Count the lines in the rows below that contain the string "minimum", matching case exactly. Give only the number.

--- START ---

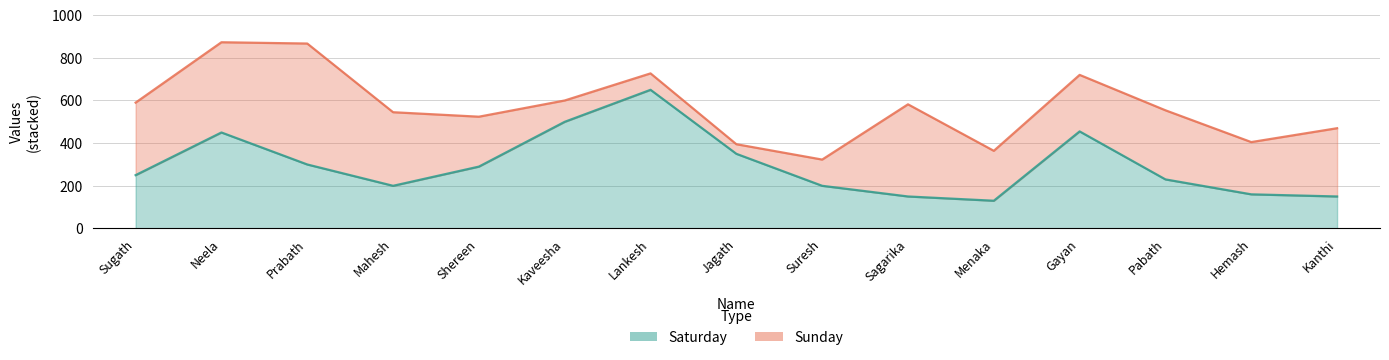

Rank the categories by value from highest to lowest.

Lankesh, Kaveesha, Gayan, Neela, Jagath, Prabath, Shereen, Sugath, Pabath, Mahesh, Suresh, Hemash, Sagarika, Kanthi, Menaka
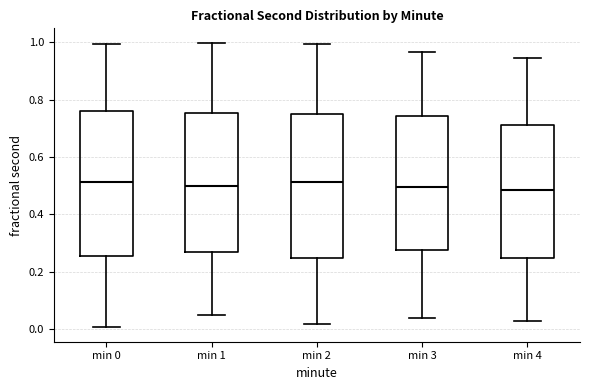

Where is the upper edge of the box for min 3 on the y-axis? The values are not printed on the chart, so give them approximately, as read against the axis.

0.74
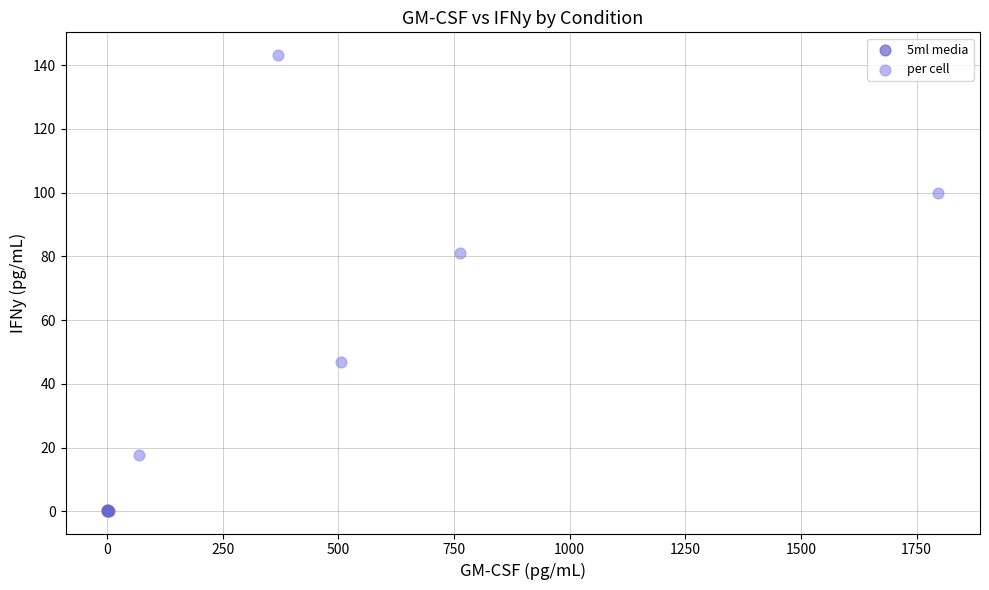

Which series reaches the minimum Y coordinate?

5ml media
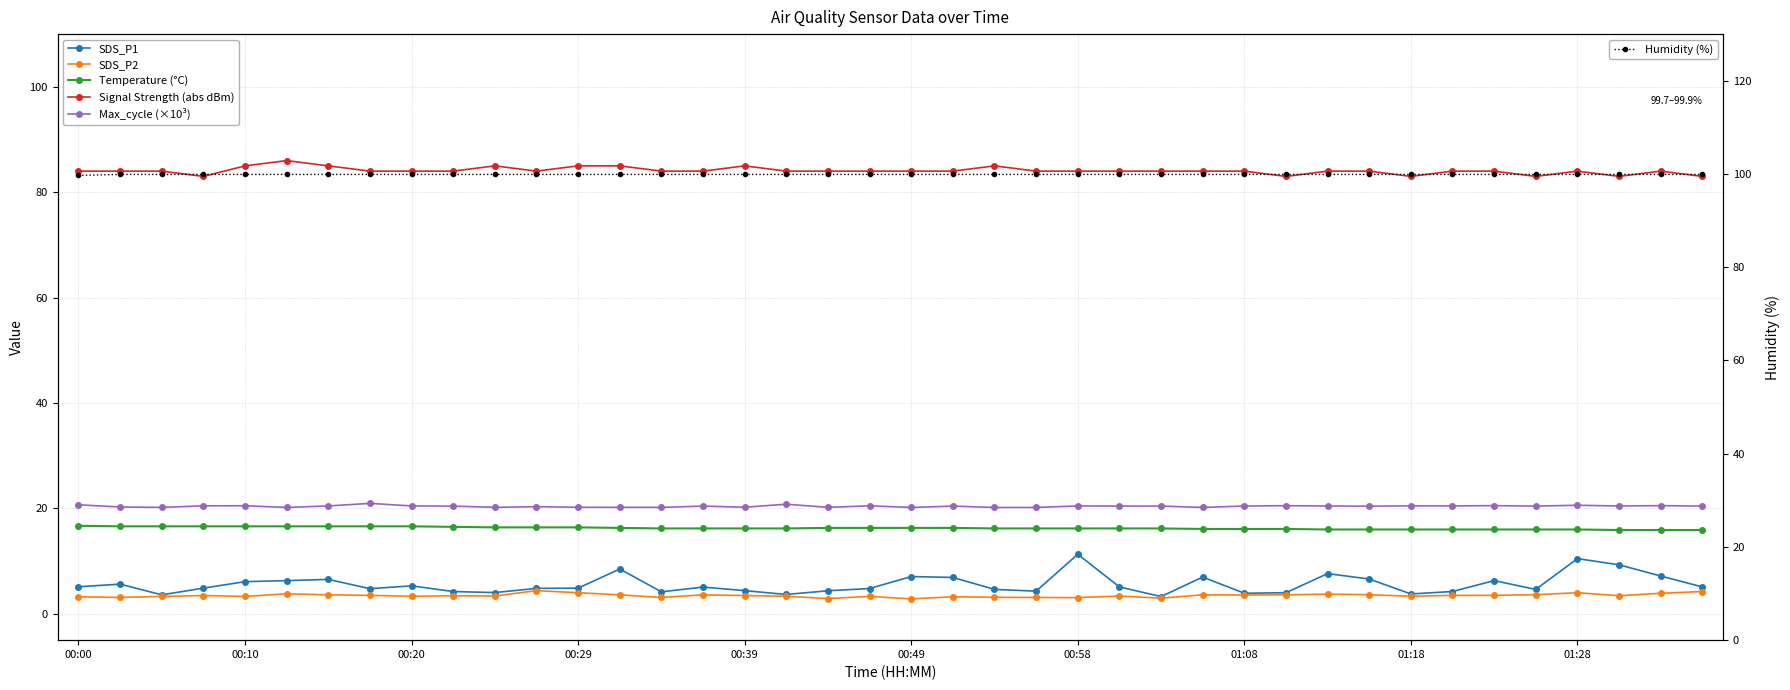

What is the minimum value for Humidity (%)?

99.7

--- END ---

Solution: 2